_DOCUMENT SECTION_.
[Start of section]

So it's only logical, I guess, that they would proceed to make the most methodical, punishing ground game in the Pac-12 – the same attack last seen manhandling USC in the most relevant and non-fluky upset of the early season – look like it showed up for a tea party. Stanford's total on the ground tonight, 65 yards, is its worst since Jim Harbaugh's first season as head coach in 2007; ditto the output in terms of total yards (235), yards per carry (2.3) and of course, points (13). Only six of those points were generated by the offense, which did not come close to the end zone.
Either we have to start believing that CenturyLink Field serves as some combination of yellow sun and/or kryptonite, depending on the sideline, or our initial, preseason uncertainty toward the Cardinal is much closer to the reality than the top-10 hoopla of the past two weeks.
2. The first thing Josh Nunes said when he was tabbed as Stanford's starting quarterback in August was "I am not Andrew Luck," and everybody thought, "well, no shit." But after the extended honeymoon that came with the Cardinal's upset over USC, this is the week that we get to see just how decidedly not Andrew Luck he really is.
On the road for the first time, Nunes completed fewer than half of his passes (17 of 36) for an anemic 4.2 yards per attempt and zero touchdowns, getting hit with repeated delay-of-game penalties in the process. In the first half, he connected with tight end Zach Ertz on a pair of downfield completions (covering 35 and 24 yards, respectively) that set up a pair of field goals; in the second half, Stanford's longest gains were completions of 15 and 14 yards… also to Ertz. The biggest play by someone other than Ertz after halftime was good for seven yards.

[End of section]

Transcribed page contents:
[Start of section]

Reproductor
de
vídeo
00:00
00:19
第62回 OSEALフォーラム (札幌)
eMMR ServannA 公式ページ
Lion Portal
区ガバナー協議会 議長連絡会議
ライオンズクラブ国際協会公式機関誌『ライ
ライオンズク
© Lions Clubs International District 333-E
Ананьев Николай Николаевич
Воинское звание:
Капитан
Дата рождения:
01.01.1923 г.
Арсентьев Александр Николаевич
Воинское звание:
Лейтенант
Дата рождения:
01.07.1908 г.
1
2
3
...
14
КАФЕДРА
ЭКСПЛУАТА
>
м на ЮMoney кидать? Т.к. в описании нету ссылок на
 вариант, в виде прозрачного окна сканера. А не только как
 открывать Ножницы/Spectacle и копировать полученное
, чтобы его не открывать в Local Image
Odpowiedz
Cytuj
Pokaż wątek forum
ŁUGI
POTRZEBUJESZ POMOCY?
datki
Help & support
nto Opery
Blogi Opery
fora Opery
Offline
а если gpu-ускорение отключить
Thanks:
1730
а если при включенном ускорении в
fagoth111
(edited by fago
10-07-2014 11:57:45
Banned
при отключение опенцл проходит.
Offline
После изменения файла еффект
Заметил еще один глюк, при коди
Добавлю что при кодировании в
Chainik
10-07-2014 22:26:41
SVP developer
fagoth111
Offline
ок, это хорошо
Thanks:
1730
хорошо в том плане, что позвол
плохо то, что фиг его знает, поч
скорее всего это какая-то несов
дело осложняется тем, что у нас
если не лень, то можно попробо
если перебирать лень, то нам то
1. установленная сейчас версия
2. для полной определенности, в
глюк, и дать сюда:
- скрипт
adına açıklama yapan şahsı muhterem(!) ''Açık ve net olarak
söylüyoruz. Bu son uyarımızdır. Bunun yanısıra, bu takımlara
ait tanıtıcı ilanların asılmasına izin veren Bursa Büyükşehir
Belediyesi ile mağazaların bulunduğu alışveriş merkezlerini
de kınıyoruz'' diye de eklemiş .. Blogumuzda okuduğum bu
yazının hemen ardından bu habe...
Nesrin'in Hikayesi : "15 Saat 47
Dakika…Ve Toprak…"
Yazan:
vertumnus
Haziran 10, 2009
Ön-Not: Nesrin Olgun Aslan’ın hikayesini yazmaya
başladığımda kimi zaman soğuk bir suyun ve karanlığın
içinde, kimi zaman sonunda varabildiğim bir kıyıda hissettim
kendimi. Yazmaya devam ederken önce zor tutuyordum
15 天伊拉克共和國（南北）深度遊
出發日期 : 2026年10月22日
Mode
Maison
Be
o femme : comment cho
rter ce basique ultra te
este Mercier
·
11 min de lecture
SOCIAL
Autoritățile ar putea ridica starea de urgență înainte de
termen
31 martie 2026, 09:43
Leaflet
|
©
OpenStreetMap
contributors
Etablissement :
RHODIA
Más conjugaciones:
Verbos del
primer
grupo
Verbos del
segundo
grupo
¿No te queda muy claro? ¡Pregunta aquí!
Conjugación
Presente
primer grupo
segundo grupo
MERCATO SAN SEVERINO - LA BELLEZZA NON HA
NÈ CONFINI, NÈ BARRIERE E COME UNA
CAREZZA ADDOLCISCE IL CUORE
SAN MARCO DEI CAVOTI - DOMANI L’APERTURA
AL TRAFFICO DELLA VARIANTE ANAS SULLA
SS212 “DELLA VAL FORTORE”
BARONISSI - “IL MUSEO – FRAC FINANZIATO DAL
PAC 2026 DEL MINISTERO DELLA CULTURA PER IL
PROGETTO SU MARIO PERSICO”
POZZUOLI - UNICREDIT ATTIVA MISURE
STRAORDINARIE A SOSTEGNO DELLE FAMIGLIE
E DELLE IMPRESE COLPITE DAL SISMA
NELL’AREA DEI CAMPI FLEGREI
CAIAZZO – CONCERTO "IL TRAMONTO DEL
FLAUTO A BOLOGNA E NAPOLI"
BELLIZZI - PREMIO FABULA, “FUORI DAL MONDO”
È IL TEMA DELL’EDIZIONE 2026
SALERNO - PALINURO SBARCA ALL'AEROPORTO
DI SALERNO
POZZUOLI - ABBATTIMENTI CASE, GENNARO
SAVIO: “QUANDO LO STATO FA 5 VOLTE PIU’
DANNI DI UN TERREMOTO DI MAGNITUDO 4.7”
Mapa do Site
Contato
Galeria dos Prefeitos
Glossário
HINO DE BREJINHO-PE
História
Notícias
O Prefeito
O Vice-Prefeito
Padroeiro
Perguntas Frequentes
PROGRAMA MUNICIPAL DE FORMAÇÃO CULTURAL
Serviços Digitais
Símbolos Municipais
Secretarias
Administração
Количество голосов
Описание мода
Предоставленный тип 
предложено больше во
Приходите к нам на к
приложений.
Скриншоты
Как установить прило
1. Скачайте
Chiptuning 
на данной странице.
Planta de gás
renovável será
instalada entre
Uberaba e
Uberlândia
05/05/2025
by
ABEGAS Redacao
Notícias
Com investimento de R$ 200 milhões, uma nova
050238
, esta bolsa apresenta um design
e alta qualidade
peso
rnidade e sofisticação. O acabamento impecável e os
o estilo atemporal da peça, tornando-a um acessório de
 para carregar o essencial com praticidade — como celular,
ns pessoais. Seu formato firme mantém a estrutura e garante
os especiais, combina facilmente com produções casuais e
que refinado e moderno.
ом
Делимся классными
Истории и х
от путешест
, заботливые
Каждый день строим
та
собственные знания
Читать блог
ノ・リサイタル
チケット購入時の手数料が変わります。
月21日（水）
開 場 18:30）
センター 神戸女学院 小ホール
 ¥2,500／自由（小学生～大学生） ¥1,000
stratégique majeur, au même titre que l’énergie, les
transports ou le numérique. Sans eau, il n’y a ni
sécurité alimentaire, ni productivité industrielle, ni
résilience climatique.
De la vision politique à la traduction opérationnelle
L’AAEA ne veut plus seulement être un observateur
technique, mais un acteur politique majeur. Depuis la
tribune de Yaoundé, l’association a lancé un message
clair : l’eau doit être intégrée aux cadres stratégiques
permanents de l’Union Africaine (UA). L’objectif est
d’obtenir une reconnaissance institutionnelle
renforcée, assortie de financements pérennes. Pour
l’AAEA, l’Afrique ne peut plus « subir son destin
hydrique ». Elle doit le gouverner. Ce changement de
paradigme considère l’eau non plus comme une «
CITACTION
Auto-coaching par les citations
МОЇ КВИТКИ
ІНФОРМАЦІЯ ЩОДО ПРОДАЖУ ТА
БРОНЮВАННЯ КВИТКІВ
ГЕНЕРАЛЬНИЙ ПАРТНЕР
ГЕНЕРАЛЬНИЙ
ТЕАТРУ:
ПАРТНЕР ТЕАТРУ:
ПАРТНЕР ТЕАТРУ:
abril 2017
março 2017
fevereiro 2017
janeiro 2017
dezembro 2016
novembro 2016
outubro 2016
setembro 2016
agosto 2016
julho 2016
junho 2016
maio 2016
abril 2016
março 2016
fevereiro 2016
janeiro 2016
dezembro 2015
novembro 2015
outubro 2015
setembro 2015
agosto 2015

[End of section]

_USING THE INFORMATION_.
a. Pull out every line of the entries that contains the string "POZZUOLI".
b. Carry the article on Stanford's struggling offense forward, picking up right after its final sentence.

_RESPONSES_.
a.
POZZUOLI - UNICREDIT ATTIVA MISURE
POZZUOLI - ABBATTIMENTI CASE, GENNARO

b.
Obviously, this is a problem. In his defense, Nunes didn't do dumb things with the ball (his lone interception came on the Cardinal's last play of the game), he had no ground support from the usually reliable running game and the ostensible deep threats on the outside were nonexistent. When he did manage to find his best wide out, Ty Montgomery (right), streaking behind the coverage on multiple occasions in the second half, the result was multiple drops that cost Stanford points each time. (Montgomery's last and most egregious display of butterfingers, on the Cardinal's final drive, almost certainly would have gone for the go-ahead/game-winning touchdown, or at least set it up near the goal line.) This is not a new problem – just about every Stanford preview cited the wide receivers as the biggest question mark on the team, even more so than quarterback – but it has been effectively covered up by the success of the running game, which facilitates play-action to the first-rate tight ends. Once out-muscling the defense ceases to be an option, there is still no one on hand capable of outrunning them.
3. The same equation holds on defense. Stanford's front seven was characteristically dominant over the first three quarters, very much in the vein of the punishing, physical win over USC, but its lack of athleticism on the back end was painfully obvious on the Huskies' late touchdowns – a 61-yard sprint up the gut by Bishop Sankey, followed by a juggling, 35-yard catch-and-run by Kasen Williams – neither of which would have been possible without a badly missed angle or tackle by the Cardinal secondary in the open field. The pass rush generally helps keep the coverage out of trouble, and certainly harassed Washington quarterback Keith Price tonight. But the speed positions at receiver and defensive back are clearly the areas where recruiting and development remain well behind the elite curve.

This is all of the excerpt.